Let’s use generating functions to count the average number of leaves in a binary tree with \(N\) internal nodes.
Definitions
- Let \(P\) be the set of all binary trees.
- Let \(p\in P\) be a given binary tree
- Let \(|p|\) be the number of internal nodes in a binary tree.
- Let \(P_{N}=\) the number of binary trees with \(N\) internal nodes. We showed this earlier to be \(\frac{1}{N+1}\dbinom{2N}{N}\).
- \(P(z)=\frac{1}{2}\left(1-\sqrt{1-4z}\right)\)
- Let \(cost(p)\) be the number of leaves in \(p\).
The cumulative cost function is:
\begin{equation*}
C(z)=\sum_{p\in P}cost(p)z^{|p|}
\end{equation*}
\begin{equation*}
C(z)=z+\sum_{p_{L}}\sum_{p_{R}}\left[cost(p_{L})+cost(p_{R})\right]z^{|p_{L}|+|p_{R}|+1}
\end{equation*}
This is the cost of:
- A tree with a single node and 2 leaves (\(z\)).
- A tree with the root (which explains the 1 in the exponent), and the left and right subtrees.

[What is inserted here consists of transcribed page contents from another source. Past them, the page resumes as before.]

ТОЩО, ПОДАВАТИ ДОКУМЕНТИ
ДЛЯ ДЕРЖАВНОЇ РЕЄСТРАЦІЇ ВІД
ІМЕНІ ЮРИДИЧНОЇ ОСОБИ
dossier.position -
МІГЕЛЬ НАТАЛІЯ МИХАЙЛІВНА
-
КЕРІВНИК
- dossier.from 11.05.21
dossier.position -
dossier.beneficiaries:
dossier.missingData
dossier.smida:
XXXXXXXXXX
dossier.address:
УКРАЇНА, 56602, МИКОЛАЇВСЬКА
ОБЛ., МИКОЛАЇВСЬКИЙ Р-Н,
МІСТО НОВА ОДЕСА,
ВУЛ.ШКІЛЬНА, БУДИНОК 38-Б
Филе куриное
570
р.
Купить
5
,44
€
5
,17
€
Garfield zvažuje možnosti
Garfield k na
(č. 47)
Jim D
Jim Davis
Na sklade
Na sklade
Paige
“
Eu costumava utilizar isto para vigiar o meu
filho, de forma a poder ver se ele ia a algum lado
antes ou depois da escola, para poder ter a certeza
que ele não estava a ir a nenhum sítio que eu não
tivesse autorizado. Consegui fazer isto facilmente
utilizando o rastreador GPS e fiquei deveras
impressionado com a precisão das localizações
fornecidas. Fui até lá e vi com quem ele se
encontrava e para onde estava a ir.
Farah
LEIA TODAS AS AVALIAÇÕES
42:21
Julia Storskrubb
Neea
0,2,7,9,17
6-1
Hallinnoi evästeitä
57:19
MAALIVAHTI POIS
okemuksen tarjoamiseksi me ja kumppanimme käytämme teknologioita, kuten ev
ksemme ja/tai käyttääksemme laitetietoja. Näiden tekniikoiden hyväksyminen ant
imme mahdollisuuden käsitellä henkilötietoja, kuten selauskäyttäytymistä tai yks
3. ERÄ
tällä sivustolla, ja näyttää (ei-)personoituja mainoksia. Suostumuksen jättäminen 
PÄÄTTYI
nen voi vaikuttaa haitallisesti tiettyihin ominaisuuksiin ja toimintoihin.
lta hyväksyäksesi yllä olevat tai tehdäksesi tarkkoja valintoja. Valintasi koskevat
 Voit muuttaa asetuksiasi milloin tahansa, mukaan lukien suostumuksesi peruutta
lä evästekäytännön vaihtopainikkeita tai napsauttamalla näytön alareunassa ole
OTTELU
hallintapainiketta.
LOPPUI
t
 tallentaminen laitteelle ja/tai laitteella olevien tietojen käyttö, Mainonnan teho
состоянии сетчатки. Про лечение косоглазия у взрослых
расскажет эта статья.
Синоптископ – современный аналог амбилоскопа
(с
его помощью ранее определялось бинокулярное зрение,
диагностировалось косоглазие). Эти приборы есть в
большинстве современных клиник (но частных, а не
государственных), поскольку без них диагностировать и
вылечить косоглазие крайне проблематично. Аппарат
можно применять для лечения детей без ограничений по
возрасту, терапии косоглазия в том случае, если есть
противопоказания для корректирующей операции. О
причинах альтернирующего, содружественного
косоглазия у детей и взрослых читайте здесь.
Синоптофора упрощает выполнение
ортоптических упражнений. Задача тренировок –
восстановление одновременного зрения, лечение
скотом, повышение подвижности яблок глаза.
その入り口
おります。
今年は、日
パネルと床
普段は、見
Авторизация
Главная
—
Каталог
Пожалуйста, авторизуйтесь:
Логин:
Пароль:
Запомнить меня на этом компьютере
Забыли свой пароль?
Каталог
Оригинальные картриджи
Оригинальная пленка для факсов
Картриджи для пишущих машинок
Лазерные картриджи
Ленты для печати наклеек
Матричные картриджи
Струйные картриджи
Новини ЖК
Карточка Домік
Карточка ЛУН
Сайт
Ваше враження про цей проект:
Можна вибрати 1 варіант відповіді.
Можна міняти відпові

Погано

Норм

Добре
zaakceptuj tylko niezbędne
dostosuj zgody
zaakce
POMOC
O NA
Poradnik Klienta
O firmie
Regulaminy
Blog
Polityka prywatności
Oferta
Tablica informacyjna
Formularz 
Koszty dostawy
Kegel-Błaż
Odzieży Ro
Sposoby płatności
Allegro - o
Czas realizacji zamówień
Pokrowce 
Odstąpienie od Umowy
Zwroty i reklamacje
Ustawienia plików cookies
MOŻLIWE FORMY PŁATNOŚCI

If you expand the terms out, you’ll get:
\begin{equation*}
C(z) = z\left[1+2C(z)P(z)\right]
\end{equation*}
\begin{equation*}
C(z)=\frac{z}{\sqrt{1-4z}}
\end{equation*}
Expanding it out using the Binomial expansion and simplifying, we get:
\begin{equation*}
C_{N}=\dbinom{2N-2}{N-1}
\end{equation*}
And so the average number of leaves is:
\begin{equation*}
\frac{N^{2}(N+1)}{2N(2N-1)}
\end{equation*}
As you take the limit in large \(N\), you get \(N/4\).